Student organizations attempted to persuade students to join them at the student involvement fair in the Thad Cochran Center on Monday, Feb. 11.
There were many different organizations there, including support groups, volunteer organizations, Greek life and others. Each organization had a tabletop presentation with a few representatives to give the students walking through the fair a good look into what each group is all about.
Sophomore computer science and media production major representing the Gay-Straight Alliance Hazel Tepec said he felt as if the fair gave student organizations the opportunity to grow both in numbers and visibility.
“We’ve been steadily growing,” Tepec said. “A couple of years ago we got the Prism Center, which was a huge step forward for the LGBTQ+ community here at Southern Miss, so with us getting that resource center and with us being a present organization on campus, I believe that we’re growing…the fair helps with that a lot because it helps us get in touch with people that we wouldn’t normally see.”
Tepec said events like this one help expose the student body to a more diverse field of view when it comes to groups like the LGBTQ+ community.
“Primarily people who go to Southern Miss or are from the South are raised in the South, so they aren’t exposed to a lot of things,” Tepec said. “But when they come here, they get to see so much that they aren’t accustomed to. With the GSA being here at the involvement fair, we get to explain who we are and what we do, and it helps people realize that there are people like us out there.”
Representatives from Volunteer USM, an organization that helps set up volunteer opportunities for its members both on and off campus, also participated in the fair.
Junior forensics and criminal justice major and one of the representatives for Volunteer USM said the involvement fair and events like it provide incoming freshman with the opportunity to find their place on campus.
“When you’re a freshman, you kind of don’t know where your place is on campus, and you don’t really know anybody,” Rogers said. “This helps you get your face out there and helps get you active in Southern Miss. You can come to these events and see that you’re not the only one who’s trying to get involved. It really helps you build that friendship base, and eventually, you venture out and start discovering what it is that you like.”
She also said she would like to see a similar involvement fair for exclusively volunteer organizations.
“I would want to see more events with the groups that we work with so that we could all explain what we do with each other because people will join Volunteer USM but not know that we’re connected with [the Center for Community Engagement] and all that,” Rogers said.
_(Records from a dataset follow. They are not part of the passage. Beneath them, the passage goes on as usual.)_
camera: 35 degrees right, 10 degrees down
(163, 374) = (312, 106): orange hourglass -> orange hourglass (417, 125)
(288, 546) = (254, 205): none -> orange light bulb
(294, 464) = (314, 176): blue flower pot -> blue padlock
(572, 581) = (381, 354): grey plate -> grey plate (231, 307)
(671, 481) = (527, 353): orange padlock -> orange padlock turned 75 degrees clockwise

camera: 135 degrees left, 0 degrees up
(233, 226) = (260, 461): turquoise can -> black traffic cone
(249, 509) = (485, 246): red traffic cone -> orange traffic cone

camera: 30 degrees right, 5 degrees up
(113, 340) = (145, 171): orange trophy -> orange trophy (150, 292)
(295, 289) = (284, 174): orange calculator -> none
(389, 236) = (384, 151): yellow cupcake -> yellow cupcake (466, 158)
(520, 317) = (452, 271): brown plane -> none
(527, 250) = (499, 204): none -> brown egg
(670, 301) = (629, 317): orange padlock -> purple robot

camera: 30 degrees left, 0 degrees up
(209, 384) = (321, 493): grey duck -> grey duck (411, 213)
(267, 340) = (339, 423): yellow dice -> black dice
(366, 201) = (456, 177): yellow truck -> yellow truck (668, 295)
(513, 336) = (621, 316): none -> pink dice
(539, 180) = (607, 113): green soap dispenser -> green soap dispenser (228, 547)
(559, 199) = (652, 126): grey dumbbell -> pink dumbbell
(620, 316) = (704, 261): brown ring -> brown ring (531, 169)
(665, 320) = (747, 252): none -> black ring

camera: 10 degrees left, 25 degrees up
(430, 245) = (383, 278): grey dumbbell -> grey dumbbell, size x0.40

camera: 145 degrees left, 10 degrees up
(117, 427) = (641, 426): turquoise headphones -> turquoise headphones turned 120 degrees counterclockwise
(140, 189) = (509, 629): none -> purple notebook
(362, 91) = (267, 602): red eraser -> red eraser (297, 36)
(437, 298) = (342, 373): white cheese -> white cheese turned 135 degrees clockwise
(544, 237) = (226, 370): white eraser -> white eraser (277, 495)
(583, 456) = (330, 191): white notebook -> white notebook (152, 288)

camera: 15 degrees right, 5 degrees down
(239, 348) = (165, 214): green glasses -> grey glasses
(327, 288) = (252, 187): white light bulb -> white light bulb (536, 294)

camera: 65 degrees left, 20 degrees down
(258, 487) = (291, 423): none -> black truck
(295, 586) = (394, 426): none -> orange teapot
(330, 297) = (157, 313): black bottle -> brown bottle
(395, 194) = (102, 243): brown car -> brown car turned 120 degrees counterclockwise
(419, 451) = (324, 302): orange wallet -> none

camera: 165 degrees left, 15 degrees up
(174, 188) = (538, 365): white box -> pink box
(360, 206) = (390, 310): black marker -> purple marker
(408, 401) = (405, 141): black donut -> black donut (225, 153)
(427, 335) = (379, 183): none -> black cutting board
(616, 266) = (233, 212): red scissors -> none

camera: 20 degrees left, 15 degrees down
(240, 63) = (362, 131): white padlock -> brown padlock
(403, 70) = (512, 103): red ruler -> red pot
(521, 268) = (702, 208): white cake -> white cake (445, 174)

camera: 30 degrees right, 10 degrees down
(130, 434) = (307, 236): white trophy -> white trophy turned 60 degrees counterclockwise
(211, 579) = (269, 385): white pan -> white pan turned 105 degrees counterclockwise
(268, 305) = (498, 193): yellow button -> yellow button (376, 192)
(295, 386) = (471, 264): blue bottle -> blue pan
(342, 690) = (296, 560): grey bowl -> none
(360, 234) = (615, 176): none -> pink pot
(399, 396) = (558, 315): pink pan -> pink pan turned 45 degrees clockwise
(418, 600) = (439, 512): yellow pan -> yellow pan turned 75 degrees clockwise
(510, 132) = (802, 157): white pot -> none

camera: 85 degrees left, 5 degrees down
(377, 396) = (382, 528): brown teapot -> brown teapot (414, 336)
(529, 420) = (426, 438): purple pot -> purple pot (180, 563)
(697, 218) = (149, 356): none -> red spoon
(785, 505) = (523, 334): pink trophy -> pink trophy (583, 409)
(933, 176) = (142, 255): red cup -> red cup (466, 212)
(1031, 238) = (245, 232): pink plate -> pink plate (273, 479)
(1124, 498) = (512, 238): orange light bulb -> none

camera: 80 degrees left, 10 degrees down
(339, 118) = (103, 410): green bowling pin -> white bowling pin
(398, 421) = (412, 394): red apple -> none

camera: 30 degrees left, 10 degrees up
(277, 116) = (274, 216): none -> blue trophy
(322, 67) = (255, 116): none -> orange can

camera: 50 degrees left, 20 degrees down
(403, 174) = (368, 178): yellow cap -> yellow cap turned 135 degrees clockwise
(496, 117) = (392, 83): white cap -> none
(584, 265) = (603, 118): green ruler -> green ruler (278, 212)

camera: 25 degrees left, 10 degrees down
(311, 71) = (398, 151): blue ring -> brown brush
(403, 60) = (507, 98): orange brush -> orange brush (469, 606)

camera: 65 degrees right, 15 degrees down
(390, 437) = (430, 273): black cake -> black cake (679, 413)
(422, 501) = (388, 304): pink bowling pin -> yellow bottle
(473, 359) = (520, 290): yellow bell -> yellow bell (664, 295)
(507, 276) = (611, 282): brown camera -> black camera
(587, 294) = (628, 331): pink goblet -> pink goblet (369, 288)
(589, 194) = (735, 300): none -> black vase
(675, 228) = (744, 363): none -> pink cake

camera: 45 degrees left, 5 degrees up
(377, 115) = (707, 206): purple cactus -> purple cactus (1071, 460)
If you’re in a group, but you don’t know whom you’re working with, it kind of defeats the purpose.”
A few new organizations were also present at the fair, one of them being the Southern Miss chapter of the International Justice Mission, an organization centered around raising funds towards fighting slavery, which just got approved this January.
Junior social work major and one of the representatives from the International Justice Mission Caroline Korson said events like the student involvement fair are vital to grow organizations.
“It’s essential because we have to get our name out there somehow, and social media can only go so far because we only know so many people to follow,” Korson said. “We also want a wide variety of people to be in our organization, not just people that we know or that we have connections within other organizations so that we can really represent the campus. These involvement fairs really help with that.”